Dans notre rubrique mensuelle, la rédactrice en chef et auteure Adriana Ermter raconte son expérience du cancer du sein.
Par Adriana Ermter
Récemment, après avoir souffert pendant huit heures de douleurs abdominales tellement intenses que j’étais pliée en deux, j’ai cédé aux pressions de ma sœur Liz qui jugeait qu’une visite à l’hôpital s’avérait nécessaire. J’ai rampé jusqu’au rez-de-chaussée, fait appel aux services d’Uber, caché mon nez et ma bouche sous un couvre-visage à motifs et je suis partie. Douze heures, trois doses de morphine et un test d’imagerie par résonnance magnétique (IRM) du bas de l’abdomen plus tard, l’urgentologue m’a annoncé qu’une lésion sur le côté droit de mon foie était responsable de la douleur. En se basant sur les scintigraphies de mes organes principaux réalisées avant ma chirurgie mammaire, la lésion était nouvelle et potentiellement attribuable à la tumeur originale ou au traitement reçu après mon opération. Une échographie a ensuite révélé que la lésion mesure cinq centimètres de long par cinq centimètres de large et cinq centimètres de profond. Un deuxième test d’IRM a été fixé.
Choisir la survie
Je n’avais toutefois pas prévu de devoir planifier une toute nouvelle série de rendez-vous médicaux pour déterminer si ma tumeur hépatique est maligne. Selon la clinique Mayo, environ 42 pour cent des survivantes et survivants du cancer du sein doivent affronter une récidive locale (dans le sein) ou même une récidive à distance (aussi connue sous le nom de cancer secondaire). Dans ce type de récidive, le cancer se propage dans d’autres parties du corps, plus fréquemment dans les os, les poumons ou le foie. Ces cancers supplémentaires peuvent être attribuables au traitement du cancer du sein initial ou à la radiothérapie pour retirer et détruire les cellules mammaires cancéreuses. Cette possibilité est clairement mentionnée dans la documentation. Je le sais parce que c’était écrit dans les dépliants que m’a remis le personnel médical et infirmier lors de mon diagnostic et après mon opération. Cela ne m’a toutefois pas empêchée d’effectuer le même choix que 60 pour cent des Américaines dans la même situation selon la US Breast Cancer Organization : après un diagnostic de cancer du sein à un stade précoce, opter pour une tumorectomie (c’est-à-dire une mastectomie partielle) et une combinaison opération-radiothérapie pour accroître les chances de survie.

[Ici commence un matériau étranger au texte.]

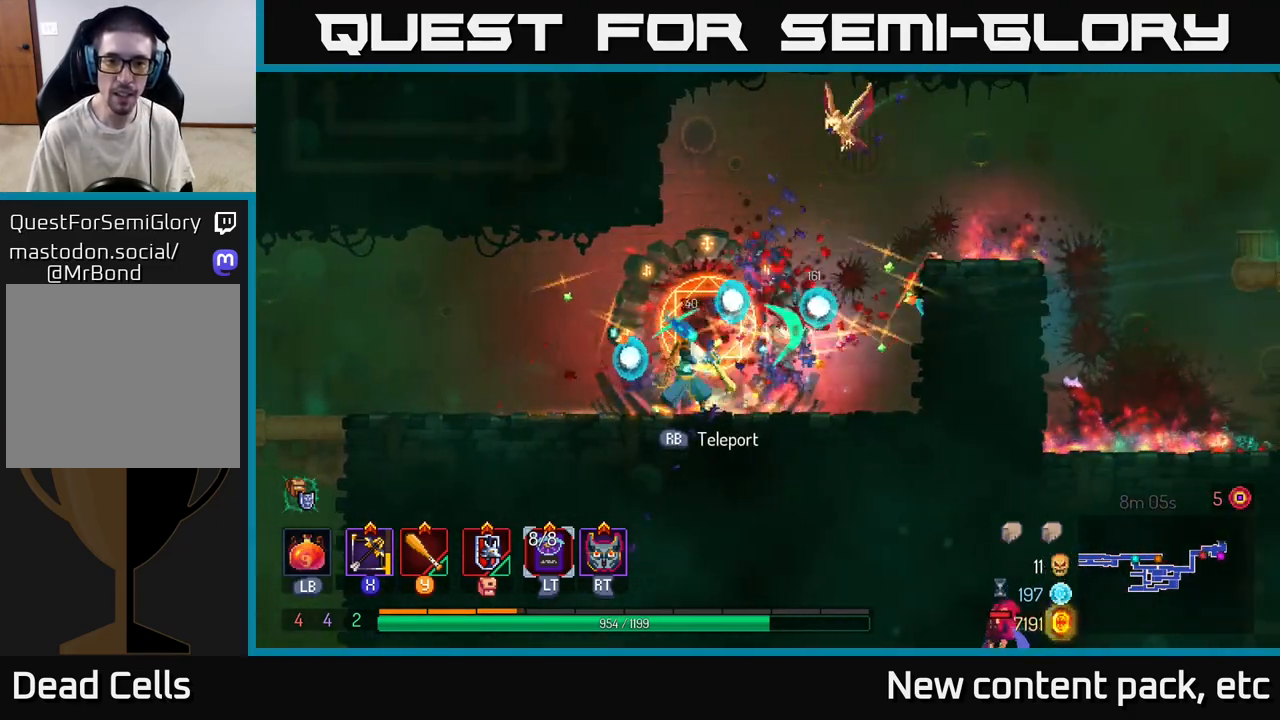
{"buttons": [], "left_stick": "right", "right_stick": "center", "events": [[267, "B", "down"], [367, "B", "up"]]}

Je voulais survivre, alors j’ai consciemment choisi les deux, de façon aussi délibérée que j’avais choisi de subir une chirurgie mammaire conservatrice et de faire tester ma tumeur à l’aide de la technologie Oncotype DX pour aider à déterminer si j’avais besoin d’une chimiothérapie agressive, d’une chimiothérapie orale (le tamoxifène) ou des deux. Bien entendu, les membres de mon équipe d’oncologie avaient pris la peine de me donner leurs opinions d’experts à chaque étape, mais ultimement, je choisissais. Je pense qu’il importe de le souligner. Les décisions relatives à ma santé physique et à la façon dont je désirais traverser chaque étape de mon cancer du sein — et maintenant peut-être mon cancer du foie — me revenaient entièrement et totalement. Cela semble aller de soi, mais ce n’est pas une évidence.
Choisir l’éducation
Quand j’ai appris que je souffrais d’un cancer du sein, mon cerveau est devenu surchargé. Pendant des mois, les médecins de la clinique du cancer du sein — là où je m’étais rendue lorsque j’avais senti une bosse dure à l’aisselle droite — avaient balayé du revers de la main mon inquiétude. En dépit du fait que je réclamais constamment de passer plus de tests, ils ont continué à ignorer mes demandes pendant les six mois suivants. Mon choix, c’est-à-dire celui de harceler poliment et assidûment la clinique, a porté ses fruits. J’ai subi les tests nécessaires et reçu un diagnostic de cancer du sein. Je ne souhaitais pas obtenir un tel verdict, mais j’étais reconnaissante de détenir une réponse.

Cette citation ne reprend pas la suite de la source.